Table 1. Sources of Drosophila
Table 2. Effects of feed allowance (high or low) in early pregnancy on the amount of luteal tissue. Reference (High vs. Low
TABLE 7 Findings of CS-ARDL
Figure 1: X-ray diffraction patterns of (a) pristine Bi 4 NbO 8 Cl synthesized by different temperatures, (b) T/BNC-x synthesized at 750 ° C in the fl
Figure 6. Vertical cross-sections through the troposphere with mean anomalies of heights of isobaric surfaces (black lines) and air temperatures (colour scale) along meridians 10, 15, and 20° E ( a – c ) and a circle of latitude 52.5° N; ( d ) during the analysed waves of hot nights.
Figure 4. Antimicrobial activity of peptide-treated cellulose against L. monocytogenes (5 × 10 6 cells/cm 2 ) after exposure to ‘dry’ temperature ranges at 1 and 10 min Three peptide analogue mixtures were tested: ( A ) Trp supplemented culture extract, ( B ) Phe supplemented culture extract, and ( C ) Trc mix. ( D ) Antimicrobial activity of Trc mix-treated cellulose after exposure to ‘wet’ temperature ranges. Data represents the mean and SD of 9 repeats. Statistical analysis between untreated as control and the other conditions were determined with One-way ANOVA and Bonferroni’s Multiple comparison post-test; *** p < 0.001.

## Work instructions
Write the material out once more, exactly.

## Response below
Table 1. Sources of Drosophila
Table 2. Effects of feed allowance (high or low) in early pregnancy on the amount of luteal tissue. Reference (High vs. Low
TABLE 7 Findings of CS-ARDL
Figure 1: X-ray diffraction patterns of (a) pristine Bi 4 NbO 8 Cl synthesized by different temperatures, (b) T/BNC-x synthesized at 750 ° C in the fl
Figure 6. Vertical cross-sections through the troposphere with mean anomalies of heights of isobaric surfaces (black lines) and air temperatures (colour scale) along meridians 10, 15, and 20° E ( a – c ) and a circle of latitude 52.5° N; ( d ) during the analysed waves of hot nights.
Figure 4. Antimicrobial activity of peptide-treated cellulose against L. monocytogenes (5 × 10 6 cells/cm 2 ) after exposure to ‘dry’ temperature ranges at 1 and 10 min Three peptide analogue mixtures were tested: ( A ) Trp supplemented culture extract, ( B ) Phe supplemented culture extract, and ( C ) Trc mix. ( D ) Antimicrobial activity of Trc mix-treated cellulose after exposure to ‘wet’ temperature ranges. Data represents the mean and SD of 9 repeats. Statistical analysis between untreated as control and the other conditions were determined with One-way ANOVA and Bonferroni’s Multiple comparison post-test; *** p < 0.001.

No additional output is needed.